*** Provided text ***

In the memory device 30, for example, a segment that is highly frequently accessed, among the segments stored in the storage device 40, is copied from the storage device 40. Accordingly, the data management device 2 is able to output data at high speed in response to an input data request.


The node 10 includes a NIC (Network Interface Card) for communicating with the physical switch 50, a ROM storing BIOS (Basic Input/Output System), a program memory, etc., in addition to the above configuration. The program executed by the CPU 20 may be acquired via the network 60 or may be acquired by inserting a portable memory in the data management device 2.


(Functional Configuration)



FIG. 16 illustrates a functional configuration example of the data management device 2 according to the second embodiment of the present invention. Each node 10 includes, as function units that function as programs are executed by the CPU 20, an input output management unit 21, an analysis necessity determination unit 22, a relevance analysis unit 23, and a segment arrangement unit 24.


The input output management unit 21 searches the memory device 30 and the storage device 40 in response to a data request input from the physical switch 50, and outputs the requested data to the physical switch 50. The data request is, for example sent from the client computer 70 to the data management device 2. Note that the data request is not only sent by the client computer 70; there may be cases where the entity of the a process, etc., being executed in the node 10, is the issue source of the data request. Furthermore, if an input output device is connected to the data management device 2, there may be cases where the user inputs a data request in the input output device.

*** Given information ***

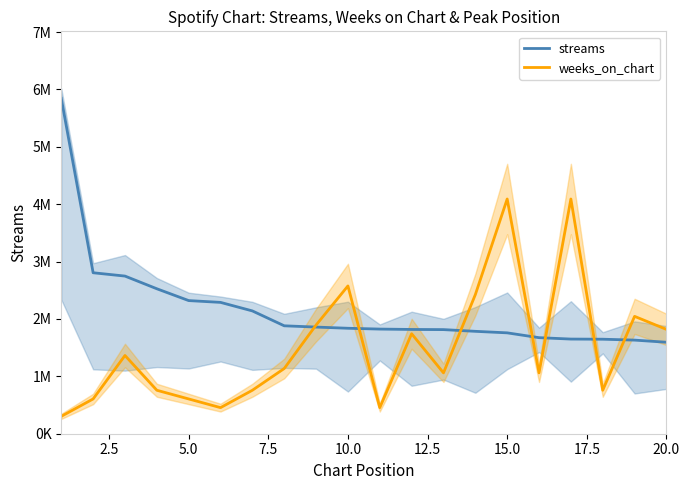

What is the difference between the maximum and second lowest values in the streams series?

4212085.0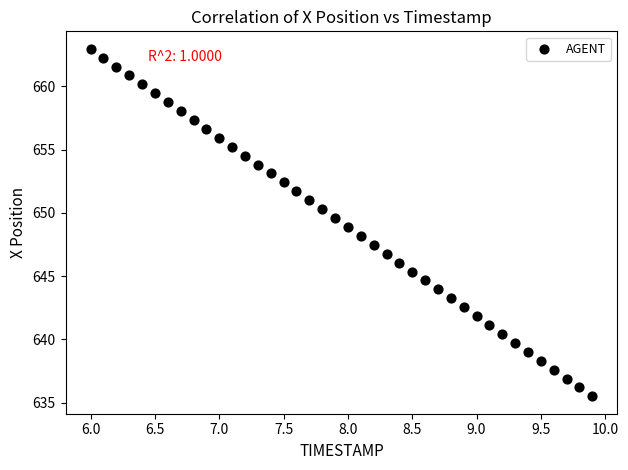

What is the range of X values (max minus min)?

3.9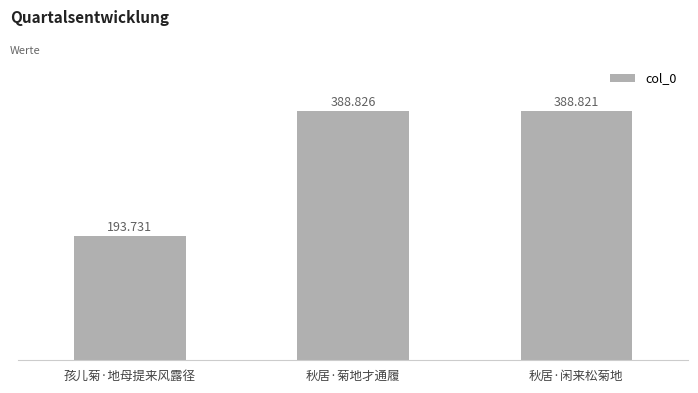

How many bars are there in total?

3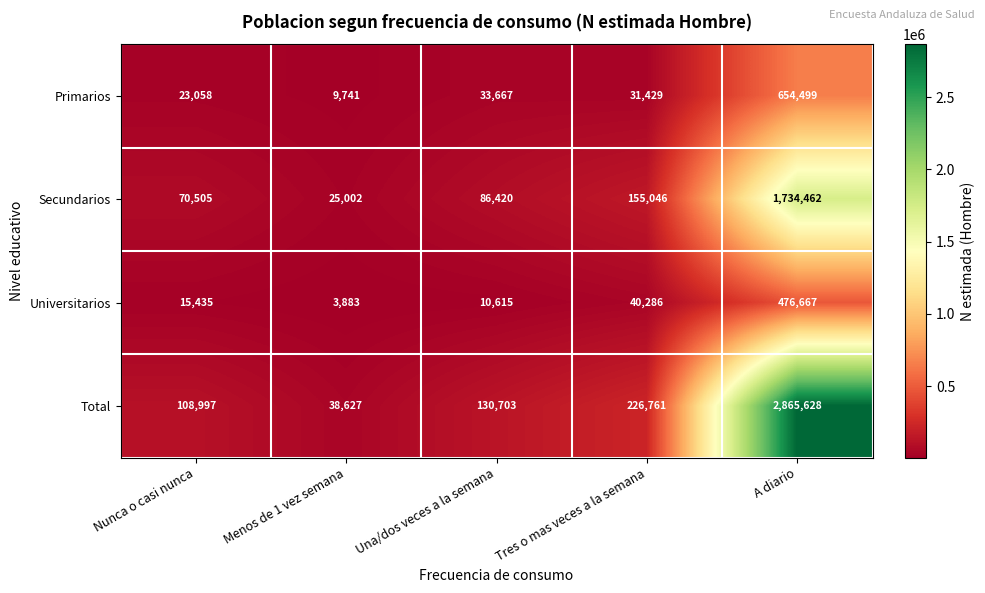

What is the sum of the Universitarios values at Menos de 1 vez semana and Una/dos veces a la semana?

14498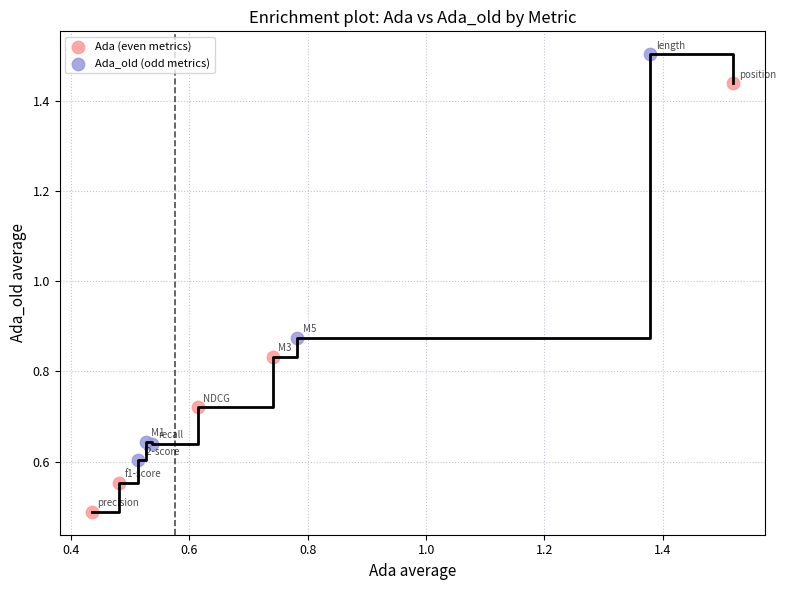

What are all the series names shown in the legend?

Ada (even metrics), Ada_old (odd metrics)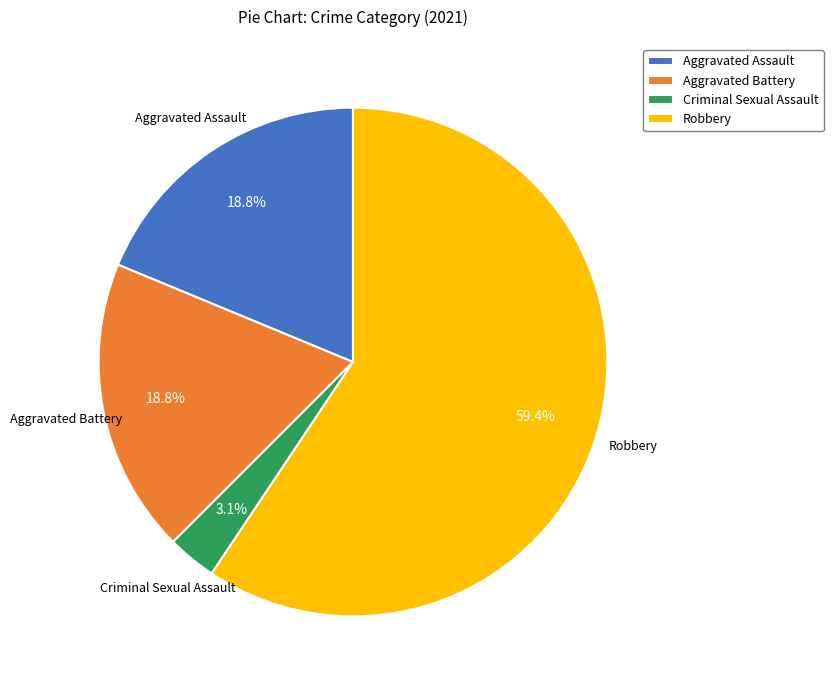

Do Robbery and Aggravated Battery together represent more than half of the pie?

Yes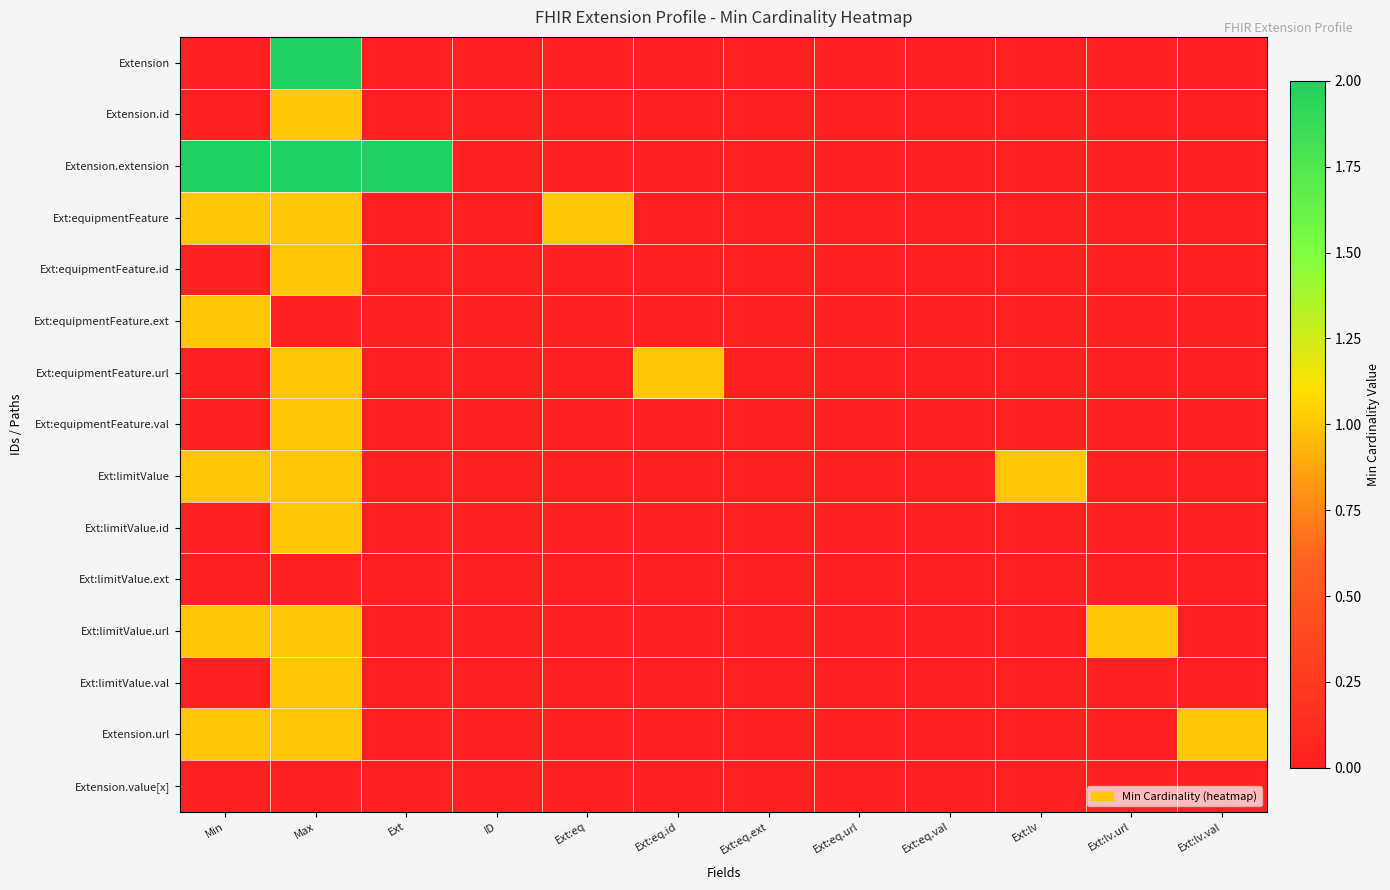

At which category does the chart reach its minimum across all series?

Min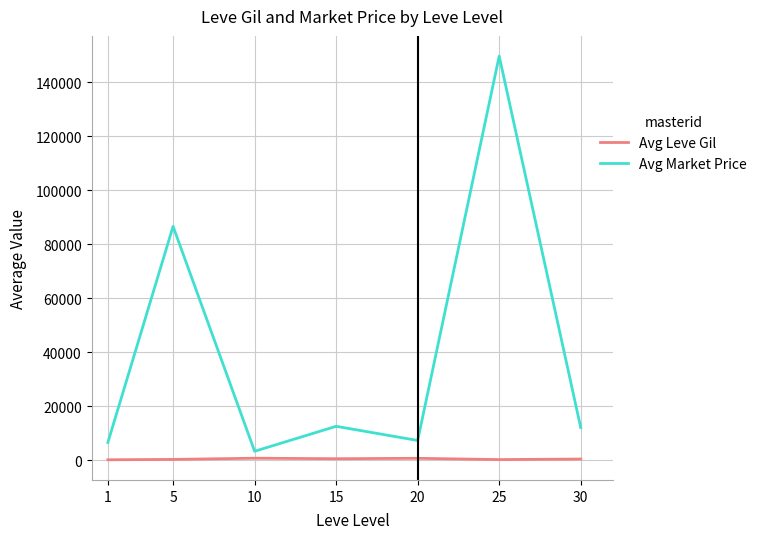

Which series has the largest range (max minus min)?

Avg Market Price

***

## Tasks to perform
1. Copy out the stretch of the data management device passage from "The node 10 includes" through "in the data management device 2.".
2. Pick up the data management device passage after its last sentence and carry it forward.

## Responses for each task
1.
The node 10 includes a NIC (Network Interface Card) for communicating with the physical switch 50, a ROM storing BIOS (Basic Input/Output System), a program memory, etc., in addition to the above configuration. The program executed by the CPU 20 may be acquired via the network 60 or may be acquired by inserting a portable memory in the data management device 2.

2.
When the client computer 70 sends a data request to the data management device 2, for example, the physical switch 50 transfers the data request to each of the nodes 10 by broadcast transmission. The input output management unit 21 of each node 10 first searches the memory device 30, and when there is data corresponding to the data request in the memory device 30, the input output management unit 21 reads the data from the memory device 30 and returns the data to the physical switch 50. Furthermore, when there is no data corresponding to the data request in the memory device 30, the input output management unit 21 searches the storage device 40, and when there is data corresponding to the data request in the storage device 40, the input output management unit 21 reads the data from the storage device 40 and returns the data to the physical switch 50. The physical switch 50 transfers the data, which is received from each of the nodes, to the client computer 70. At this time, the input output management unit 21 copies the segment to which the read data belongs from the storage device 40 to the segment management cabinet 30A of the memory device 30.


Note that the input output management unit 21 may unconditionally copy the segment from the storage device 40 to the segment management cabinet 30A with respect to the data for which a data request has been given, or may acquire access frequencies within a certain time period and prioritize the copying of a segment having a high access frequency.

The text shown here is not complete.